Standing to Appeal Comes into Focus

By Sarah A. Kagan

The U.S. Court of Appeals for the Federal Circuit took another step toward defining the contours of standing to appeal an inter partes review (IPR) decision in JTEKT Corp. v. GKN Automotive LTD. (No. 2017-1828). JTEKT was an appeal of a review of a patent (U.S. 8,215,440) relating to drivetrains for four-wheel drive vehicles, and may reverberate in a still-pending appeal relating to a biological drug used to treat rheumatoid arthritis. Momenta Pharmaceuticals, Inc. v. Bristol Myers Squibb Co. (No. 17-1694).

In its August 3, 2018, decision, the Federal Circuit briefly dispatched IPR petitioner JTEKT’s appeal, finding that it had no standing to appeal the Patent Trial and Appeal Board’s (PTAB) decision that JTEKT had not proven that two of GKN’s claims were unpatentable. While there is no standing requirement to initiate an IPR before the PTAB, the Court explained, “the [IPR] statute cannot be read to dispense with the Article III injury-in-fact requirement for appeal.” JTEKT attempted to show standing based on a product that is still in development and that “will continue to evolve” until finalization. As a result, the Court concluded that JTEKT’s current version of the product does not create a concrete and substantial risk of infringement or that the patentee is likely to claim infringement.

The Court reiterated its prior holdings that estoppel generated by participation in an IPR does not create a separate injury in the absence of any activity that would give rise to a possible infringement suit. While past unsuccessful appellants were non-practicing entities, JTEKT was no more successful, despite having plans for future activity that might infringe.

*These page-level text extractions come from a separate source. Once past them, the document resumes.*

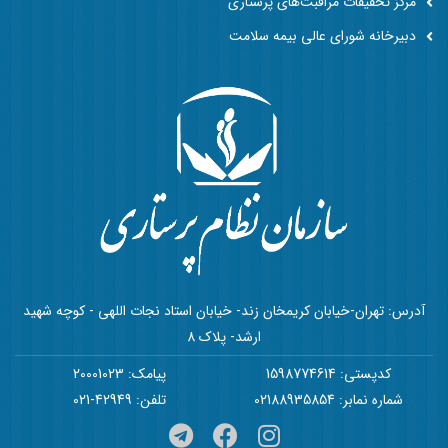
مرکز تحقیقات مراقبت‌های پرستاری
دبیرخانه شورای عالی بیمه سلامت
آدرس: تهران-خیابان کریمخان زند- خیابان استاد نجات اللهی - کوچه شهید
ارشد- پلاک 8
کدپستی: 1598774614
پیامک: 20001023
شماره نمابر: 02188935854
تلفن: 42949-021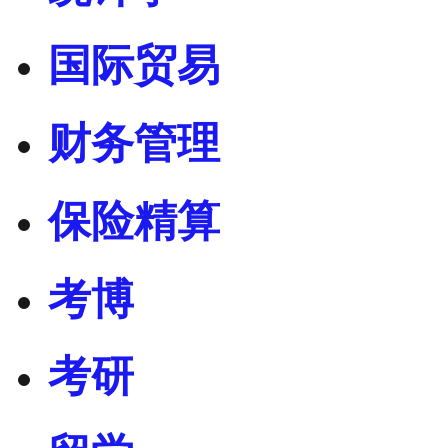
国际贸易
财务管理
保险精算
考博
考研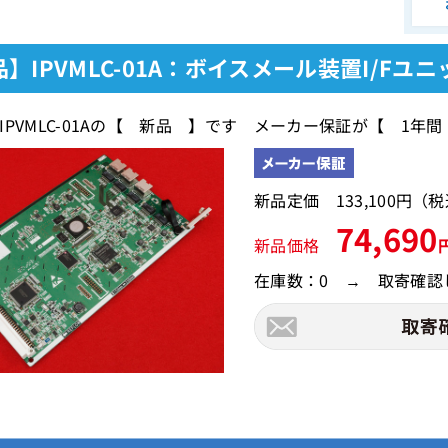
】IPVMLC-01A：ボイスメール装置I/Fユ
IPVMLC-01Aの【 新品 】です メーカー保証が【 1年
新品定価 133,100円（
74,690
新品価格
在庫数：0 → 取寄確認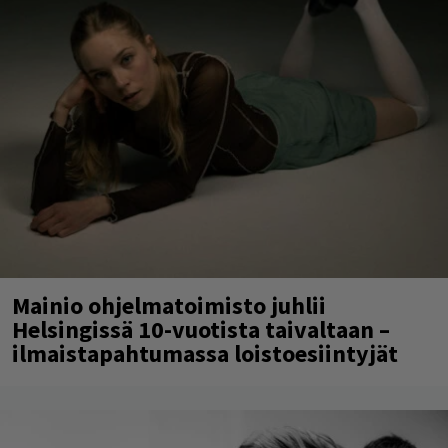
Mainio ohjelmatoimisto juhlii
Helsingissä 10-vuotista taivaltaan –
ilmaistapahtumassa loistoesiintyjät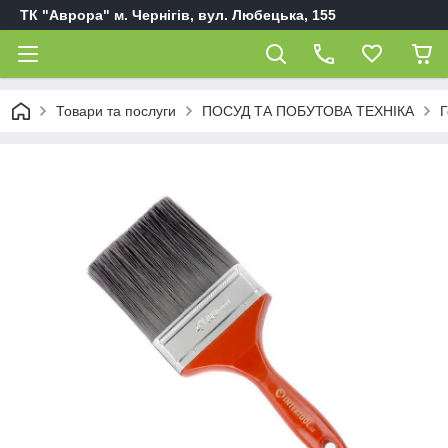
ТК "Аврора" м. Чернігів, вул. Любецька, 155
Товари та послуги
ПОСУД ТА ПОБУТОВА ТЕХНІКА
Г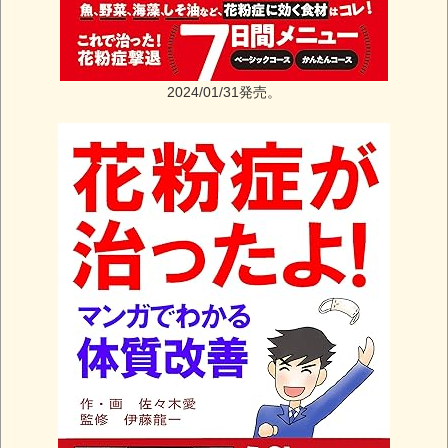
2024/01/31発売。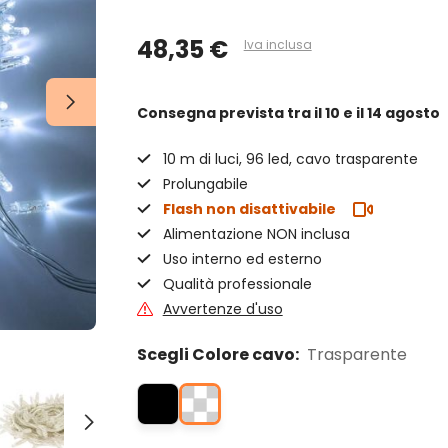
48,35 €
Iva inclusa
Consegna prevista
tra il 10 e il 14 agosto
10 m di luci, 96 led, cavo trasparente
Prolungabile
Flash non disattivabile
Alimentazione NON inclusa
Uso interno ed esterno
Qualità professionale
Avvertenze d'uso
Scegli Colore cavo:
Trasparente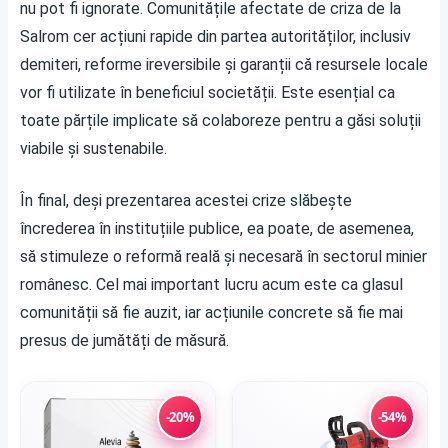
nu pot fi ignorate. Comunitățile afectate de criza de la
Salrom cer acțiuni rapide din partea autorităților, inclusiv
demiteri, reforme ireversibile și garanții că resursele locale
vor fi utilizate în beneficiul societății. Este esențial ca
toate părțile implicate să colaboreze pentru a găsi soluții
viabile și sustenabile.
În final, deși prezentarea acestei crize slăbește
încrederea în instituțiile publice, ea poate, de asemenea,
să stimuleze o reformă reală și necesară în sectorul minier
românesc. Cel mai important lucru acum este ca glasul
comunității să fie auzit, iar acțiunile concrete să fie mai
presus de jumătăți de măsură.
-20%
-54%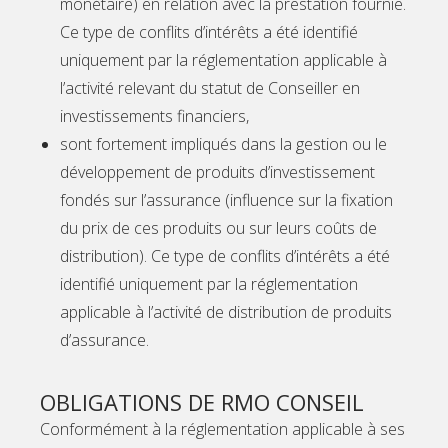
monétaire) en relation avec la prestation fournie.
Ce type de conflits d’intérêts a été identifié
uniquement par la réglementation applicable à
l’activité relevant du statut de Conseiller en
investissements financiers,
sont fortement impliqués dans la gestion ou le
développement de produits d’investissement
fondés sur l’assurance (influence sur la fixation
du prix de ces produits ou sur leurs coûts de
distribution). Ce type de conflits d’intérêts a été
identifié uniquement par la réglementation
applicable à l’activité de distribution de produits
d’assurance.
OBLIGATIONS DE RMO CONSEIL
Conformément à la réglementation applicable à ses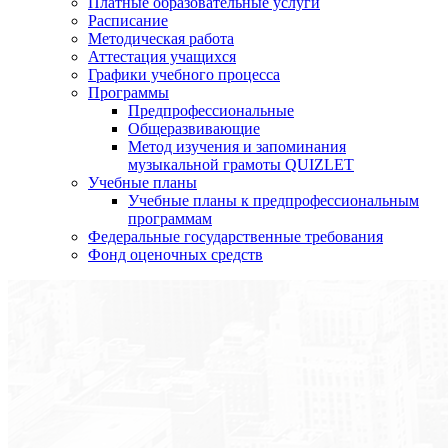
Платные образовательные услуги
Расписание
Методическая работа
Аттестация учащихся
Графики учебного процесса
Программы
Предпрофессиональные
Общеразвивающие
Метод изучения и запоминания
музыкальной грамоты QUIZLET
Учебные планы
Учебные планы к предпрофессиональным
программам
Федеральные государственные требования
Фонд оценочных средств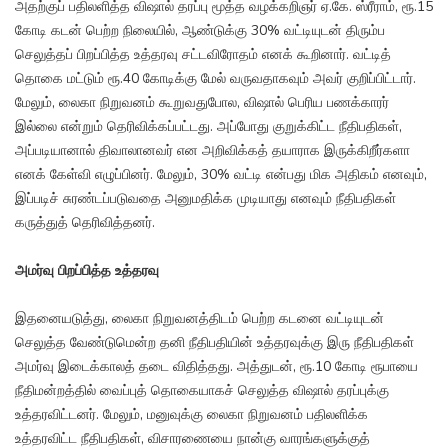
அதற்குப் பதிலளித்த விஷால் தரப்பு மூத்த வழக்கறிஞர் ஏ.கே. ஸ்ரீராம், ரூ.15
கோடி கடன் பெற்ற நிலையில், ஆண்டுக்கு 30% வட்டியுடன் திரும்ப
செலுத்தப் பிறப்பித்த உத்தரவு சட்டவிரோதம் எனக் கூறினார். வட்டித்
தொகை மட்டும் ரூ.40 கோடிக்கு மேல் வருவதாகவும் அவர் குறிப்பிட்டார்.
மேலும், லைகா நிறுவனம் கூறுவதுபோல, விஷால் பெரிய பணக்காரர்
இல்லை என்றும் தெரிவிக்கப்பட்டது. அப்போது குறுக்கிட்ட நீதிபதிகள்,
அப்படியானால் திவாலானவர் என அறிவிக்கத் தயாராக இருக்கிறீர்களா
எனக் கேள்வி எழுப்பினர். மேலும், 30% வட்டி என்பது மிக அதிகம் எனவும்,
இப்படிச் சுரண்டப்படுவதை அனுமதிக்க முடியாது எனவும் நீதிபதிகள்
கருத்துத் தெரிவித்தனர்.
அமர்வு பிறப்பித்த உத்தரவு
இதனையடுத்து, லைகா நிறுவனத்திடம் பெற்ற கடனை வட்டியுடன்
செலுத்த வேண்டுமென்ற தனி நீதிபதியின் உத்தரவுக்கு இரு நீதிபதிகள்
அமர்வு இடைக்காலத் தடை விதித்தது. அத்துடன், ரூ.10 கோடி ரூபாயை
நீதிமன்றத்தில் வைப்புத் தொகையாகச் செலுத்த விஷால் தரப்புக்கு
உத்தரவிட்டனர். மேலும், மனுவுக்கு லைகா நிறுவனம் பதிலளிக்க
உத்தரவிட்ட நீதிபதிகள், விசாரணையை நான்கு வாரங்களுக்குத்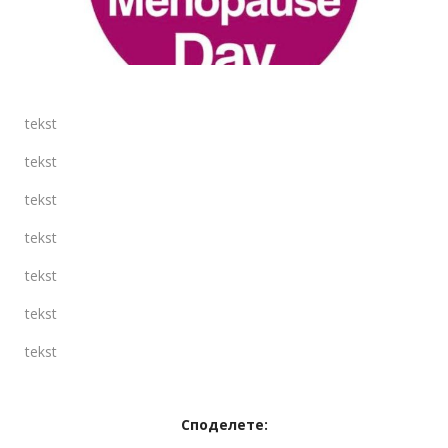
tekst
tekst
tekst
tekst
tekst
tekst
tekst
Споделете: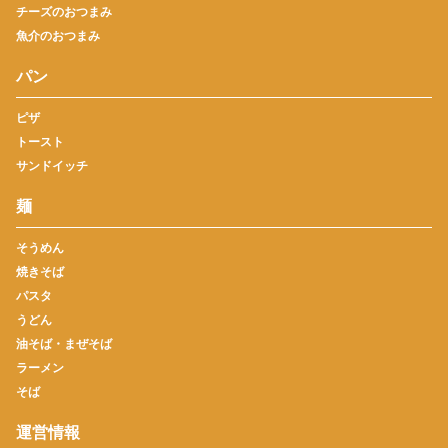
チーズのおつまみ
魚介のおつまみ
パン
ピザ
トースト
サンドイッチ
麺
そうめん
焼きそば
パスタ
うどん
油そば・まぜそば
ラーメン
そば
運営情報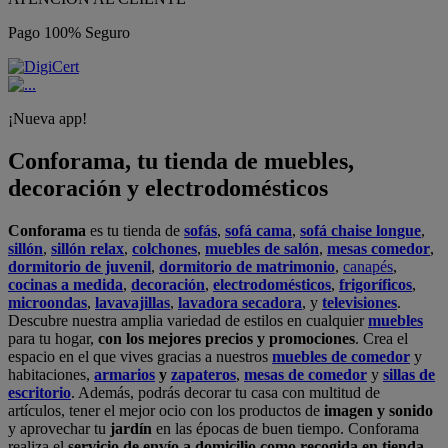
Pago 100% Seguro
¡Nueva app!
Conforama, tu tienda de muebles,
decoración y electrodomésticos
Conforama
es tu tienda de
sofás
,
sofá cama
,
sofá chaise longue
,
sillón
,
sillón relax
,
colchones
,
muebles de salón
,
mesas comedor
,
dormitorio de juvenil
,
dormitorio de matrimonio
,
canapés
,
cocinas a medida
,
decoración
,
electrodomésticos
,
frigoríficos
,
microondas
,
lavavajillas
,
lavadora secadora
, y
televisiones
.
Descubre nuestra amplia variedad de estilos en cualquier
muebles
para tu hogar,
con los mejores precios y promociones
. Crea el
espacio en el que vives gracias a nuestros
muebles de comedor
y
habitaciones,
armarios
y
zapateros
,
mesas de comedor
y
sillas de
escritorio
. Además, podrás decorar tu casa con multitud de
artículos, tener el mejor ocio con los productos de
imagen y sonido
y aprovechar tu
jardín
en las épocas de buen tiempo. Conforama
realiza el
servicio de envío a domicilio como recogida en tienda.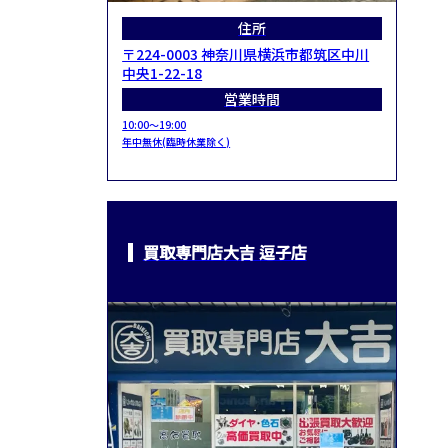
住所
〒224-0003 神奈川県横浜市都筑区中川
中央1-22-18
営業時間
10:00～19:00
年中無休(臨時休業除く)
買取専門店大吉 逗子店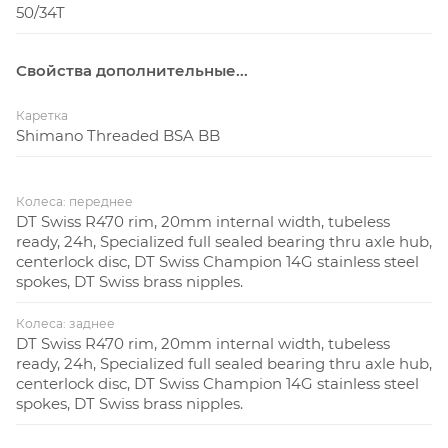
50/34T
Свойства дополнительные...
Каретка
Shimano Threaded BSA BB
Колеса: переднее
DT Swiss R470 rim, 20mm internal width, tubeless
ready, 24h, Specialized full sealed bearing thru axle hub,
centerlock disc, DT Swiss Champion 14G stainless steel
spokes, DT Swiss brass nipples.
Колеса: заднее
DT Swiss R470 rim, 20mm internal width, tubeless
ready, 24h, Specialized full sealed bearing thru axle hub,
centerlock disc, DT Swiss Champion 14G stainless steel
spokes, DT Swiss brass nipples.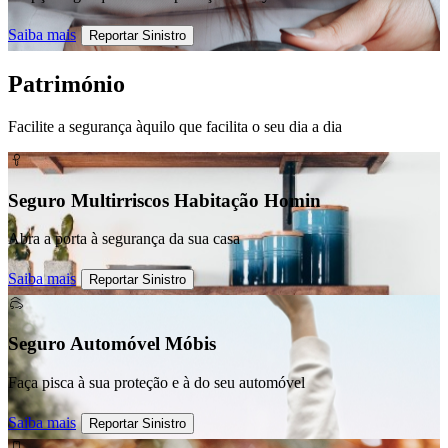
Saiba mais
Reportar Sinistro
Património
Facilite a segurança àquilo que facilita o seu dia a dia
Seguro Multirriscos Habitação Homin
Abra a porta à segurança da sua casa
Saiba mais
Reportar Sinistro
Seguro Automóvel Móbis
Faça pisca à sua proteção e à do seu automóvel
Saiba mais
Reportar Sinistro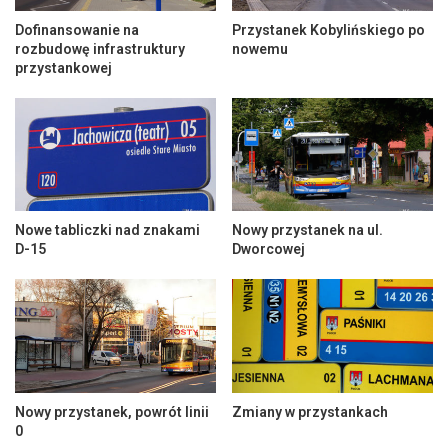
Dofinansowanie na
Przystanek Kobylińskiego po
rozbudowę infrastruktury
nowemu
przystankowej
Nowe tabliczki nad znakami
Nowy przystanek na ul.
D-15
Dworcowej
Nowy przystanek, powrót linii
Zmiany w przystankach
0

Judge Dyk wrote the decision, and was joined by Chief Judge Prost and Circuit Judge O’Malley. Perhaps surprisingly, in the oral arguments for the still-pending Momenta case, Judge Dyk expressed the most pro-standing statement among the panel members. He indicated that if standing was not found, the appellant (and IPR petitioner) might have no opportunity to challenge patentability before making substantial expenditures for research and clinical testing. Judge Chen’s comments in the Momenta oral arguments seem to have anticipated the holding in JTEKT. Specifically, Judge Chen noted that the Momenta product was not certain, it could be redesigned, or might not pass its clinical trials. Despite the factual similarities between the two cases, some differences might lead to a different result. For example, at the time of appeal, Momenta was focusing on a product that was likely to prompt the patentee to assert an infringement claim in the future.

The Federal Circuit has been defining the limits of its appellate jurisdiction since the institution of administrative, post-grant patent challenges in the America Invents Act in 2011. We anticipate that the frequency of standing challenges will abate as the contours for appellate standing from an IPR become clearer. The inability to appeal is likely to cause patent challengers to refrain from bringing post-grant challenges at the PTAB. But the Court still has not addressed whether estoppel applies to a party who has been denied an appeal on the basis of standing. If estoppel does apply, it’s even more likely that post-grant challenges will decline.